Earlier this month, Mexico's National Human Rights Commission announced that its investigation found that at least 22 people were killed without justification by police during the operation at a ranch in the western state of Michoacán on May 22, 2015. It described them as being "executed arbitrarily."

The report further alleged that police planted guns on some suspects and moved some bodies to bolster the official version that all the deaths occurred during a gunbattle. In all, 42 civilians and one federal police officer were killed.

Galindo and National Security Commissioner Renato Sales had said they accepted the commission's recommendations, but denied that police executed anyone. They said the federal officers used necessary force against a heavily armed band of criminals.

After the incident, federal police had said they encountered a truck and took gunfire from its passengers before being led in a chase to the ranch in Tanhuato, near the border with Jalisco state.

The commission's report said the government did not produce evidence supporting that account and it said witness statements suggested 41 federal police officers had sneaked onto the ranch as early as 6 a.m. Officers started their assault at least an hour earlier than they maintained in reporting on the incident, the commission said.

According to the commission's report, after the federal police officer was shot, police called for backup. Fifty-four more officers arrived along with a helicopter.

"I think his position was unsustainable after the CNDH report on Tanhuato," Mexico City-based security analyst Alejandro Hope said of Galindo. "It was just a matter of time. There were too many controversies surrounding commissioner Galindo."

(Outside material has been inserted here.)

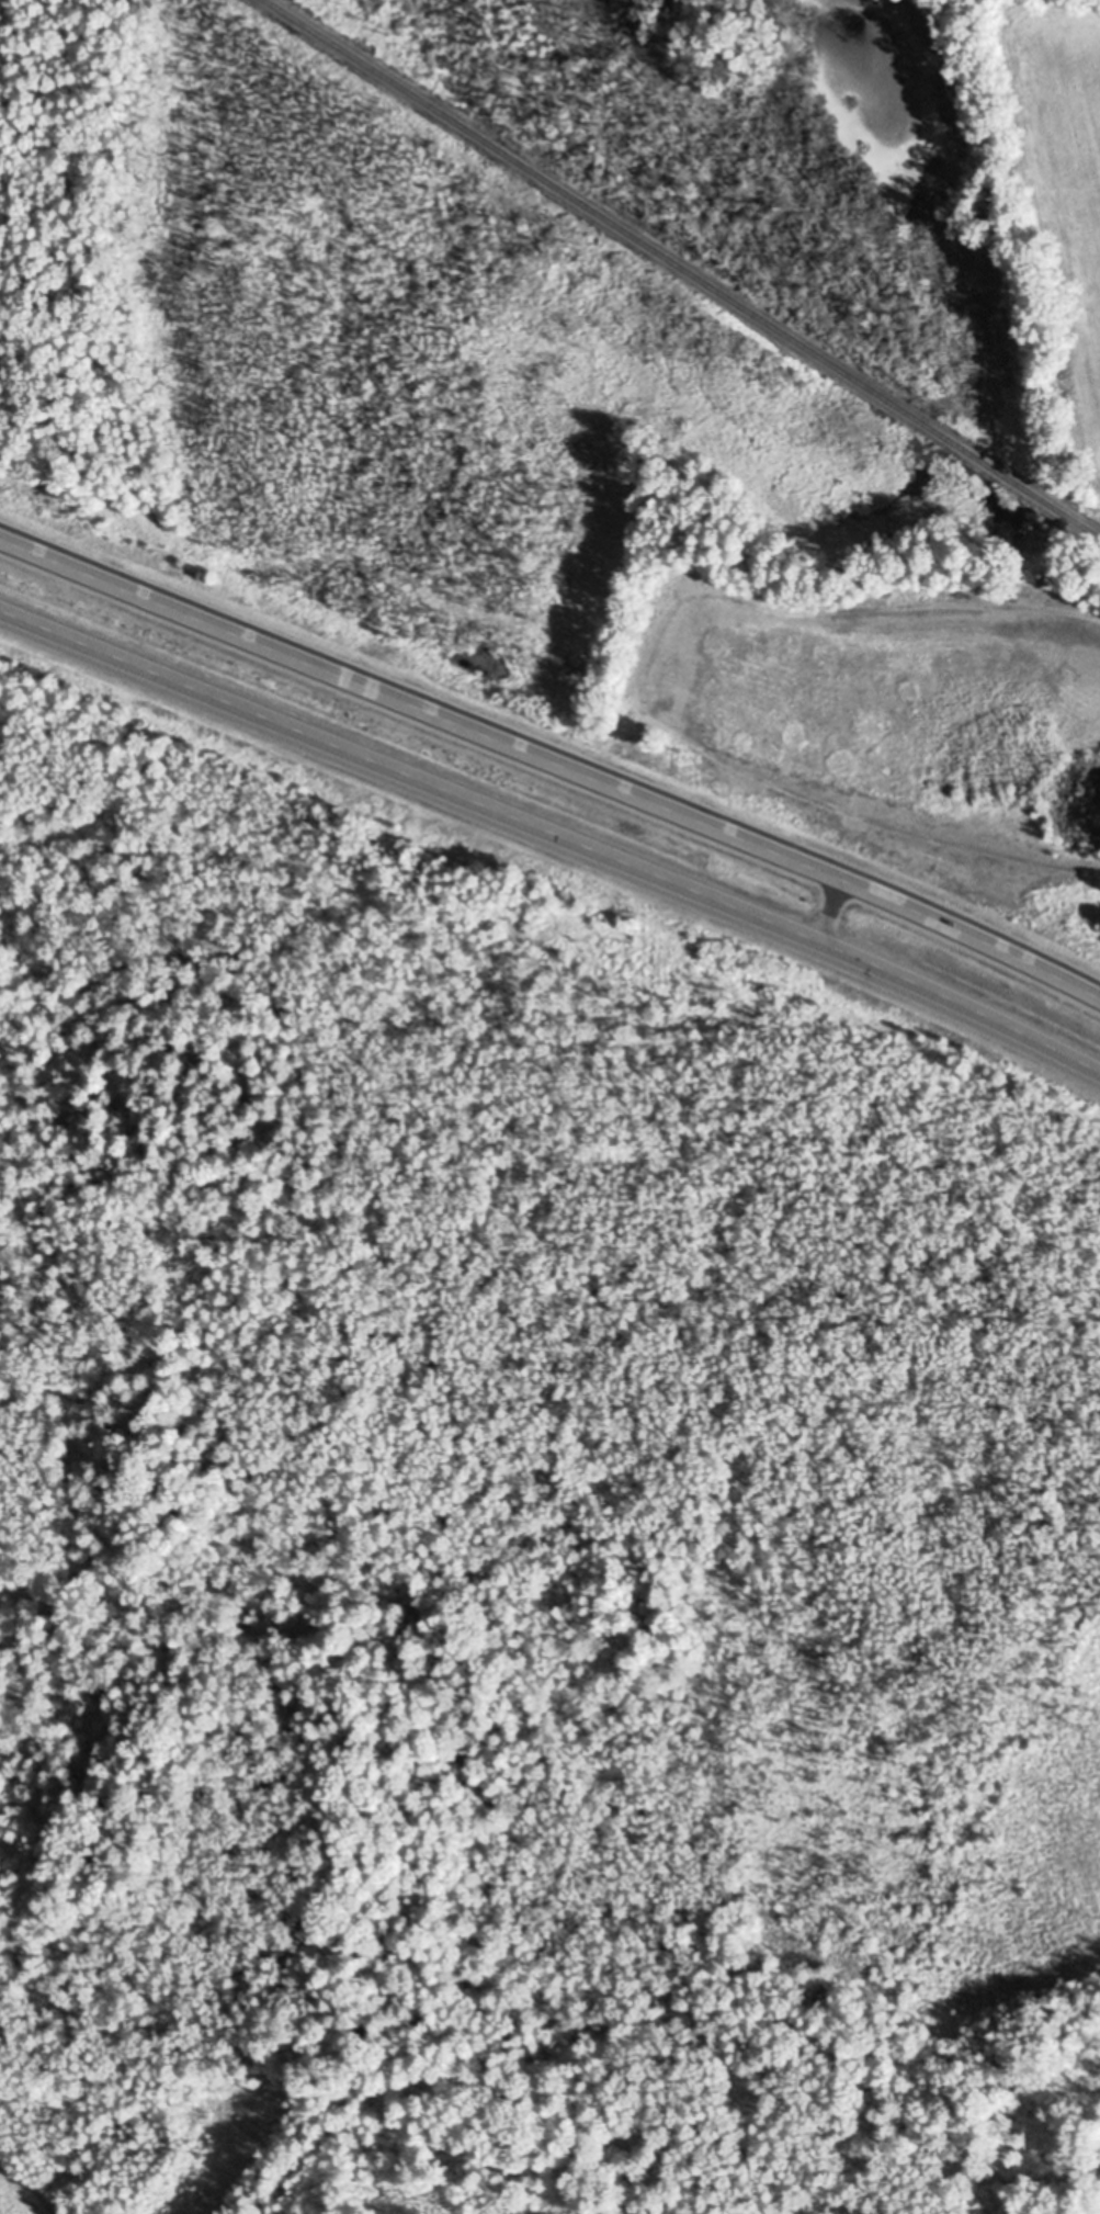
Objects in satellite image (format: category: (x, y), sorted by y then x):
railway: (683, 268)
road: (552, 762)
road: (553, 836)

The federal police have also been criticized for a June clash in the southern state of Oaxaca in which officers opened fire on protesting teachers and their allies in the town of Nochixtlan. Eight civilians died, seven of them from gunshot wounds. Authorities said the police were fired on first, though others dispute that.

Federal and state forces had moved to clear a highway roadblock by the protesting teachers who responded by hurling fire bombs and rocks at police.

Osorio Chong said Galindo would be replaced by Manelich Castilla Craviotto, who had been in charge of the federal police's gendarmes force.

Hope said Galindo was being replaced with the officer who was perhaps closest to him. Manelich led federal police in San Luis Potosí while Galindo was the head of state police there.

"It's not a sea change, not at all," Hope said.